Input data:

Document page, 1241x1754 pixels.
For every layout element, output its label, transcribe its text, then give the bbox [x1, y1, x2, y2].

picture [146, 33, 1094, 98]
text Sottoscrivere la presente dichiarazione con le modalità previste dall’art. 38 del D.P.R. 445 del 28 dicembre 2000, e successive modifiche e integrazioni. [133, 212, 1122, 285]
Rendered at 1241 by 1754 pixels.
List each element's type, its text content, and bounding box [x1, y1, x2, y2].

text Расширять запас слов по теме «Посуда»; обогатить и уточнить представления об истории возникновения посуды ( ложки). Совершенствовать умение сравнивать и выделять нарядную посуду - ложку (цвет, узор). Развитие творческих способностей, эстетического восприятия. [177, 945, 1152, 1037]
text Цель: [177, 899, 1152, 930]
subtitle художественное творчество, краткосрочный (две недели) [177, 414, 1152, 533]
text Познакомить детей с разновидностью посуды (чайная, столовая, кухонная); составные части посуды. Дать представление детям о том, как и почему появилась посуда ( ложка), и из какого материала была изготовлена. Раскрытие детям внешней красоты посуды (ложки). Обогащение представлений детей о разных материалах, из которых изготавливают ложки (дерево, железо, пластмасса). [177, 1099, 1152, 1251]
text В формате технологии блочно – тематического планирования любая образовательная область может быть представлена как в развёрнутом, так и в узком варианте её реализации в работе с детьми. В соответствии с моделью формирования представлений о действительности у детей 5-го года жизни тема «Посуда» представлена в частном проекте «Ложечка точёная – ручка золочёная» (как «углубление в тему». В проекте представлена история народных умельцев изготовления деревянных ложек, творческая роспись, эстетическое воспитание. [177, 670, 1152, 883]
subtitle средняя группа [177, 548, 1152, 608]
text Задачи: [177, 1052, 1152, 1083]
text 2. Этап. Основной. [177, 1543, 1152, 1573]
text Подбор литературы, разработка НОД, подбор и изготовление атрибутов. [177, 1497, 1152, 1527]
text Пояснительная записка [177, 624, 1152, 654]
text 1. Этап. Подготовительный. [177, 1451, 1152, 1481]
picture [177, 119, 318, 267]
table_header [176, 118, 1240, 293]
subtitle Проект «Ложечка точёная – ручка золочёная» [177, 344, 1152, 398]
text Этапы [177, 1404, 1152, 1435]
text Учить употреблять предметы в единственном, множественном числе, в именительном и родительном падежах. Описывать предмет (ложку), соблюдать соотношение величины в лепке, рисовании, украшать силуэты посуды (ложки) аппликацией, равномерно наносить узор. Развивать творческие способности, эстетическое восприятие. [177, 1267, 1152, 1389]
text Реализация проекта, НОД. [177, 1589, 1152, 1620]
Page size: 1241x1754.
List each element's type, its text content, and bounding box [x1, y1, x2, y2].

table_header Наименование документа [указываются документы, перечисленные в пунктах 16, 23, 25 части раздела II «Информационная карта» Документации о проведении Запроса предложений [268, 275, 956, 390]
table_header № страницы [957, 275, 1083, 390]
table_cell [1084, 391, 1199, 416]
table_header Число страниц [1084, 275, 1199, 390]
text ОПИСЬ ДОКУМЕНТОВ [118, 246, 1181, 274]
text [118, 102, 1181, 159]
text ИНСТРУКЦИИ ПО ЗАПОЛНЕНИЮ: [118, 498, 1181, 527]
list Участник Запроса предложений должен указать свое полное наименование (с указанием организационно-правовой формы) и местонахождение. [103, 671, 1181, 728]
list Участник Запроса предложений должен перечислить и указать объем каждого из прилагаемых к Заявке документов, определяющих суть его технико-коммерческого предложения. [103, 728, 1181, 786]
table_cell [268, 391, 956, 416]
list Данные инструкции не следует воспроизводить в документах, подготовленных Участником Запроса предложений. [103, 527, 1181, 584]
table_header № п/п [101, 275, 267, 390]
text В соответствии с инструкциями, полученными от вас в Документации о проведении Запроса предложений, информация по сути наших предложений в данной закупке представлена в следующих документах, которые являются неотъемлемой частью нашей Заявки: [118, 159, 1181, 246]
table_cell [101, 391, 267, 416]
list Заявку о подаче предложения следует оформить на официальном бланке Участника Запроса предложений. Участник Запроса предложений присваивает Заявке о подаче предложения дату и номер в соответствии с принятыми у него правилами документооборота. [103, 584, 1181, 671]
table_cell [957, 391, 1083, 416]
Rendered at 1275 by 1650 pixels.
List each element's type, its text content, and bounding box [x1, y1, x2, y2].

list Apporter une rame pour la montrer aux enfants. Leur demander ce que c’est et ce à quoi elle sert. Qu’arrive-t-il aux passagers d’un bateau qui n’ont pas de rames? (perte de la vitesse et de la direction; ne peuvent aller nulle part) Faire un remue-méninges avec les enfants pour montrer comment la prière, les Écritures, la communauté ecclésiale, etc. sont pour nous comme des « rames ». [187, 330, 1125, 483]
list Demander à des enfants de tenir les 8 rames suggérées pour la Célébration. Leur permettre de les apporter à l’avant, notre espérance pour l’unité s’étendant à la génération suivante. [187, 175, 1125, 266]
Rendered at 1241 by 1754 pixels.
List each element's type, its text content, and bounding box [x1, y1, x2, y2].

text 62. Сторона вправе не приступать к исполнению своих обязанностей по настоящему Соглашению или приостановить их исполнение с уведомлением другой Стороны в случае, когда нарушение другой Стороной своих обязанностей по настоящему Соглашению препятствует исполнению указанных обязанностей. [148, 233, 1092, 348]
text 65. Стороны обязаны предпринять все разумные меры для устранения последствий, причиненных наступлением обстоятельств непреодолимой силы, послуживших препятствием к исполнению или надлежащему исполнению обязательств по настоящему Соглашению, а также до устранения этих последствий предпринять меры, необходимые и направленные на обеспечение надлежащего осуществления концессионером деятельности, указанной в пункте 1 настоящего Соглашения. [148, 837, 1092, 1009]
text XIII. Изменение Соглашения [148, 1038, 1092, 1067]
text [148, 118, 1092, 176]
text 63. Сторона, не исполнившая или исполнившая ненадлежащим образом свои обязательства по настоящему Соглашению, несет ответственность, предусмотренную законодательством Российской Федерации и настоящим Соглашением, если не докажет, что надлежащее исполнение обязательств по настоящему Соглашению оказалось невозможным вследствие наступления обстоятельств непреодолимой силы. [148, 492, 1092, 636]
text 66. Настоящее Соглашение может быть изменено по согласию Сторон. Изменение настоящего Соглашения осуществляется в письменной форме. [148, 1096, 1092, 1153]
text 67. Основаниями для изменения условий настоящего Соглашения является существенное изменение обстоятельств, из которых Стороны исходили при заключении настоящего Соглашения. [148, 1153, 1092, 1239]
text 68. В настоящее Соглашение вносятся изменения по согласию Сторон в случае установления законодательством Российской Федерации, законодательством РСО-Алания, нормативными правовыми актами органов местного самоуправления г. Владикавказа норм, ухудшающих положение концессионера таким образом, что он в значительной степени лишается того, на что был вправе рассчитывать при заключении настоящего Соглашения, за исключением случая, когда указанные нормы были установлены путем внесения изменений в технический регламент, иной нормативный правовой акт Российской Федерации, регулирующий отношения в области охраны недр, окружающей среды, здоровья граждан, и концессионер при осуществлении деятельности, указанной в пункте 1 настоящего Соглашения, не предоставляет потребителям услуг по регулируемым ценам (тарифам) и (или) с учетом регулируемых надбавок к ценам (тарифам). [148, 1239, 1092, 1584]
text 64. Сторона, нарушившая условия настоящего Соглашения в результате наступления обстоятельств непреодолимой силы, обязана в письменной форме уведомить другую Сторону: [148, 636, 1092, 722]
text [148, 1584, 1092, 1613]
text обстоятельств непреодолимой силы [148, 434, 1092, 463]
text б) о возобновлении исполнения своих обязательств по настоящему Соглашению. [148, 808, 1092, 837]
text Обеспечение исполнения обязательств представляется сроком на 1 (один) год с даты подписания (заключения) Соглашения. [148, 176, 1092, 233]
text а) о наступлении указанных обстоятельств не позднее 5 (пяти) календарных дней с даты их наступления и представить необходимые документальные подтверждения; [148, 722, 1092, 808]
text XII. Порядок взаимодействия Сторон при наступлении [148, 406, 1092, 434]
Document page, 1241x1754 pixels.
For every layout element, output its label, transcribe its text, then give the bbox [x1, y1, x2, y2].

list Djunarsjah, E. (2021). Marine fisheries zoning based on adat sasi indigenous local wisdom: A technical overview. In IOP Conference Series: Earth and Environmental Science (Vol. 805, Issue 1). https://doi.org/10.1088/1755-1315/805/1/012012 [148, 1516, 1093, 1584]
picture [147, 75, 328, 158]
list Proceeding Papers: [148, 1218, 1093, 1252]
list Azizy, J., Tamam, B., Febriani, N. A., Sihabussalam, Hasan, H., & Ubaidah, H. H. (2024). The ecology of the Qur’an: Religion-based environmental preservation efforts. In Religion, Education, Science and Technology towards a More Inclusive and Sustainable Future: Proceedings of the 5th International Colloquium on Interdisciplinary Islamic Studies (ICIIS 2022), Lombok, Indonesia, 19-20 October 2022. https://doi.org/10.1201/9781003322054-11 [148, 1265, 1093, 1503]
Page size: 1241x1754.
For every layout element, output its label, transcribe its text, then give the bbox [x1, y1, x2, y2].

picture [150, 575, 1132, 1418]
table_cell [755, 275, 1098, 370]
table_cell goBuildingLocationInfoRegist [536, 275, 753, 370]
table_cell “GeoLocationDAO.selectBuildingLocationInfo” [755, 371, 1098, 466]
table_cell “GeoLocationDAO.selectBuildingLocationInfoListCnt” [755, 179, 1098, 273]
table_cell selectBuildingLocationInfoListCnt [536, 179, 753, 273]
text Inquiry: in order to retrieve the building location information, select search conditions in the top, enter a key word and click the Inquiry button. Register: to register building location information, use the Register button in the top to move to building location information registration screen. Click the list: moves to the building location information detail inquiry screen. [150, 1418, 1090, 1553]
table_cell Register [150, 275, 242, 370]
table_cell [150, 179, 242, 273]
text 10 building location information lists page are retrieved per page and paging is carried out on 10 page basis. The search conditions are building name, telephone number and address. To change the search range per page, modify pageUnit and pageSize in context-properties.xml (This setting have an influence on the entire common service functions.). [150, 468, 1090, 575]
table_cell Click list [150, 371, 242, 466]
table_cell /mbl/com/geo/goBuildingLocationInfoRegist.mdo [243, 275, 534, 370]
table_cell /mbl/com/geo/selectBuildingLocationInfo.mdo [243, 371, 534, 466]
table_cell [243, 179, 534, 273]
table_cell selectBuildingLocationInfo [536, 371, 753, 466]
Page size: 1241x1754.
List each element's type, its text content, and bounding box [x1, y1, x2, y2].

Instructions to follow: Using the listing above, count the lines that contain the word "которых" and state only that number.

Result: 2